Open hsl0529 opened 6 years ago
2.89 uses cutout regularization, which cifar10_micro_final.sh
does not use by default. Without cutout, the number in the paper is 3.54 -- but they don't measure the variance. When I trained using their exact setup, I got an error rate of 3.88. I trained 4 random architectures, and the best had an error rate of 3.95.
So I think we need to do a larger scale study of the distribution of scores attained through ENAS and random sampling (for the micro search space, definitely, but probably for the others as well)
~ Ben
Thanks, Ben. I hope you guys could share the data points of (acc [shared], acc [fixed]) (even if you have a small number of them) to see how much correlation there is as well as their respective distribution. In the paper, only 10 arcs were compared for selection, but if the correlation is strong and if the variation of acc [fixed] is large, it must be worth comparing thousands of arcs, which isn't too costly.

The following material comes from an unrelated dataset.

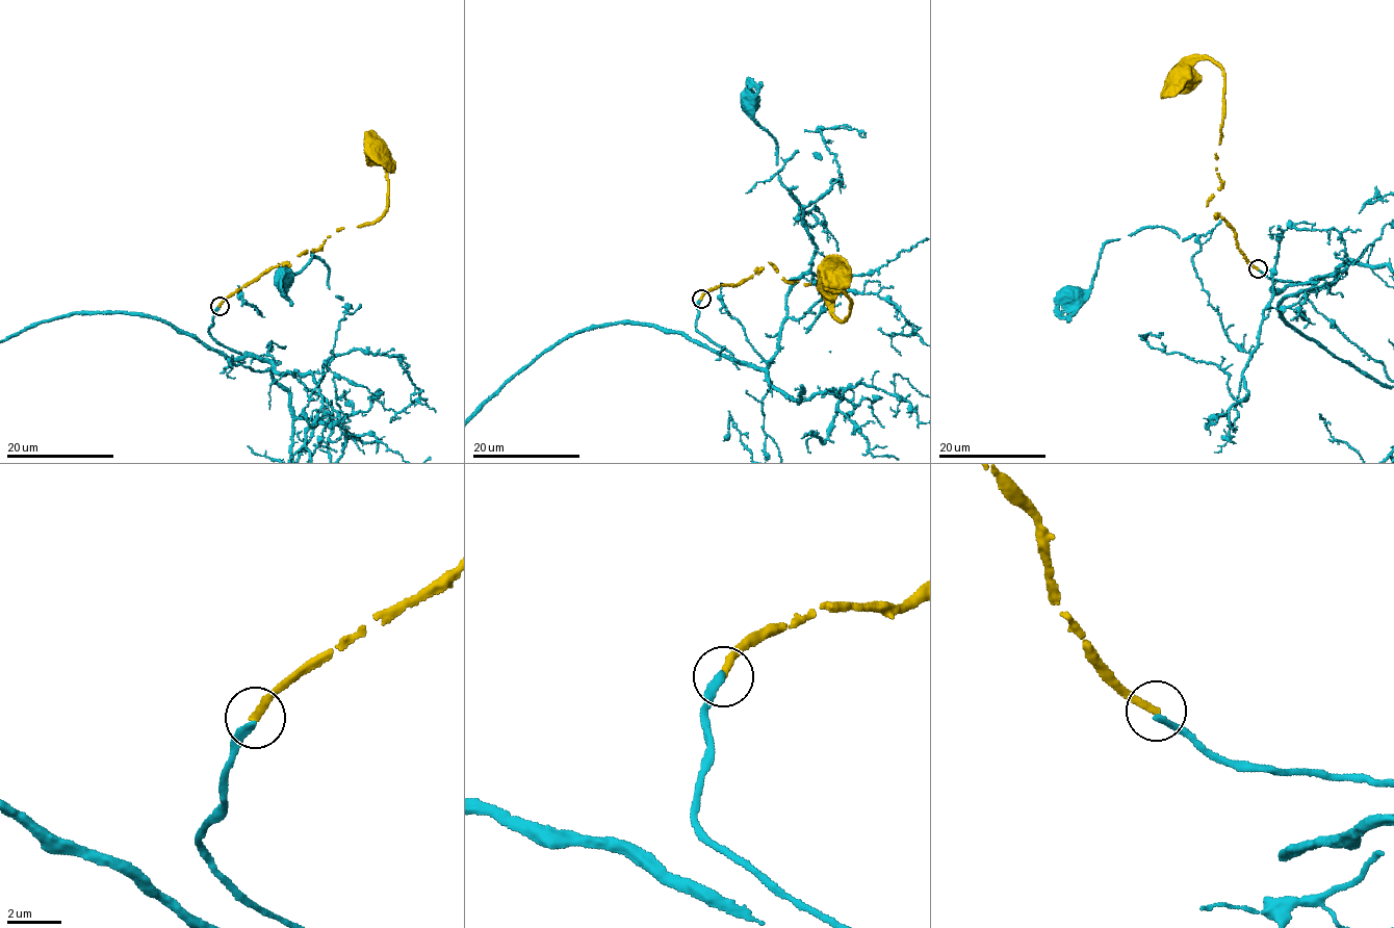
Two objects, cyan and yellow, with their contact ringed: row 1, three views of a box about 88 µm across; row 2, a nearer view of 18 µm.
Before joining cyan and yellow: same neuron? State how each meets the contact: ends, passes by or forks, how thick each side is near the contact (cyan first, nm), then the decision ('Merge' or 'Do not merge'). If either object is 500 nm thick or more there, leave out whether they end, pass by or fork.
At the ring cyan ends. At the ring yellow ends. Thickness 240 nm (cyan) against 280 nm. Do not merge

thanks for your reply, Ben. Can you tell me how to add cutout regularization? I haven't done this before, or could you share a link of paper about cutout regularization
Aftering running cifar10_micro_search.sh, I got a bunch of architecures and their accuracy, then i selected one architeture with a relatively higher accuracy and retrained it from scratch to get a high accuracy, That is what we should do, right? The question is that i found that even i choose a low accuracy architecture, or a random architecture, i can still get a high accuracy after retraining it from scratch, they are all about 96%. there seems to be little even no difference between different architectures,Did anyone meet the same question as me? or that is because there are some things i did wrong?